Vision impaired from birth and legally blind, Bracha had some remnants of vision in both eyes but spent most of her life “pretending she was like everyone else.” She realized that in order to do that, she was “compensating for her disability.” In 1987, Bracha’s vision worsened dramatically and she could no longer compensate and was slowly entering the world of the blind. It was a very hard transition for her to make and she realized that her independence was being threatened and her life was getting out of control.
Three years ago, Bracha called up the Israel Guide Dog Center for the blind and as she states, “from that point onwards my life began to turn around again.” She registered for a guide dog, found one suitable for her named Suki and has been given a full life back.
Bracha says that life is much easier with Suki than trying to walk alone with nothing but a cane for assistance. “You realize that you have to put all your trust in the dog and that your dog is your eyes.” Bracha explains that she trusts Suki completely, in traffic at stop lights and even here in busy Manhattan, a first time trip for Suki.
Dror and Lyn
Dror Carmelli is a blind sportsman. Dror, who became legally blind as a teenager, maintains a small amount of peripheral vision. He joined the IDF at the age of 18, went on to university and completed it. As the years went by, Dror learned to enjoy sports and realized that he could do sports as a blind person with the help of others. Most of the time, he ran along with others who helped him by guiding him. As he got more involved in sports, his disability became more apparent. The little vision he had, which may have allowed him to tag along with others in a sport activity, was not enough for his daily life. He than turned to the Israel Guide Dog center where he eventually received his guide dog, Lyn. Dror and Lyn have been a team for five years. Dror gives direction to Lyn and along with love and a little bit of nourishment; Lyn takes Dror wherever he needs to go.
Roni Dick is an Israel Guide Center Volunteer. At 57 and still working, he and his wife have decided to devote all their free time to helping the blind of Israel. He has taken trips with the blind all over the world, with the idea of showing them that they can lead full and productive lives. They have gone hiking in the mountains of Switzerland and, most recently, in April of this year participated in the March of the Living through Poland. Twenty two people, they marched though Warsaw, Krakow and on to Auschwitz and Birkenau. Most important is that they marched for five days as a group of the blind with their dogs: The blind, who were targeted for death by the Nazis, alongside Jews and other “non-desirables” as useless people and the dogs, who during the Holocaust were used by the Nazis to maul and kill people, especially the weak and disabled.

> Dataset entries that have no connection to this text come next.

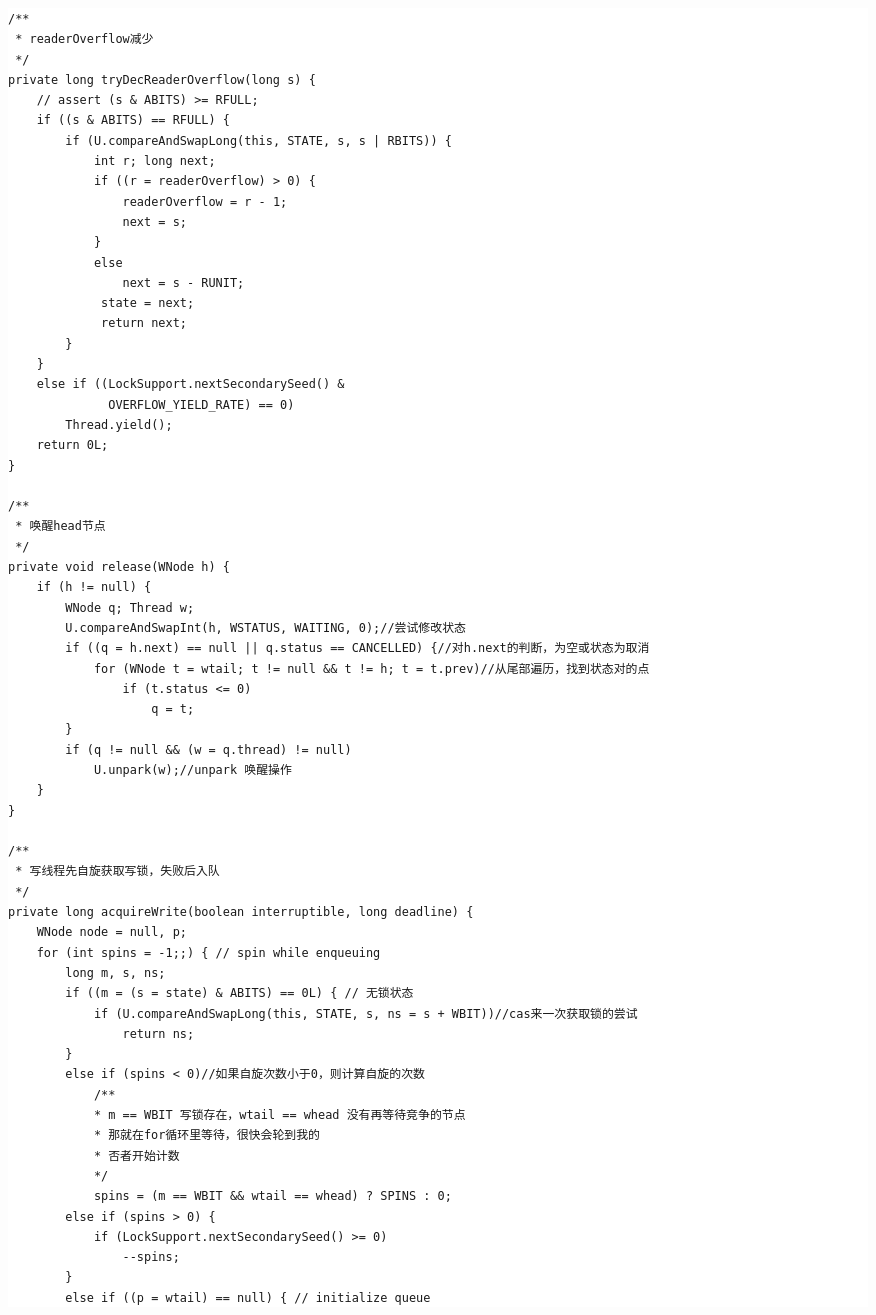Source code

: 
    /**
     * readerOverflow减少
     */
    private long tryDecReaderOverflow(long s) {
        // assert (s & ABITS) >= RFULL;
        if ((s & ABITS) == RFULL) {
            if (U.compareAndSwapLong(this, STATE, s, s | RBITS)) {
                int r; long next;
                if ((r = readerOverflow) > 0) {
                    readerOverflow = r - 1;
                    next = s;
                }
                else
                    next = s - RUNIT;
                 state = next;
                 return next;
            }
        }
        else if ((LockSupport.nextSecondarySeed() &
                  OVERFLOW_YIELD_RATE) == 0)
            Thread.yield();
        return 0L;
    }

    /**
     * 唤醒head节点
     */
    private void release(WNode h) {
        if (h != null) {
            WNode q; Thread w;
            U.compareAndSwapInt(h, WSTATUS, WAITING, 0);//尝试修改状态
            if ((q = h.next) == null || q.status == CANCELLED) {//对h.next的判断，为空或状态为取消
                for (WNode t = wtail; t != null && t != h; t = t.prev)//从尾部遍历，找到状态对的点
                    if (t.status <= 0)
                        q = t;
            }
            if (q != null && (w = q.thread) != null)
                U.unpark(w);//unpark 唤醒操作
        }
    }

    /**
     * 写线程先自旋获取写锁，失败后入队
     */
    private long acquireWrite(boolean interruptible, long deadline) {
        WNode node = null, p;
        for (int spins = -1;;) { // spin while enqueuing
            long m, s, ns;
            if ((m = (s = state) & ABITS) == 0L) { // 无锁状态
                if (U.compareAndSwapLong(this, STATE, s, ns = s + WBIT))//cas来一次获取锁的尝试
                    return ns;
            }
            else if (spins < 0)//如果自旋次数小于0，则计算自旋的次数
                /**
                * m == WBIT 写锁存在，wtail == whead 没有再等待竞争的节点
                * 那就在for循环里等待，很快会轮到我的
                * 否者开始计数
                */
                spins = (m == WBIT && wtail == whead) ? SPINS : 0;
            else if (spins > 0) {
                if (LockSupport.nextSecondarySeed() >= 0)
                    --spins;
            }
            else if ((p = wtail) == null) { // initialize queue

As Roni says, we came back to show that we are strong and alive and that our dogs are giving us life rather than taking away life. Roni leads a group of bikers called Kain Ve Lo; Kain, meaning yes in Hebrew, are those who have sight and Lo, meaning no in Hebrew, are those who have lost their sight. [Incidentally, “velo” is the French word for “bicycle,” so the name could be rendered “Yes Bike” –ed.]. They peddle together, every weekend in Israel, all over the country to show that as partners, those who have and those who do not can forge a true sense of unity, achdut, that can never be broken.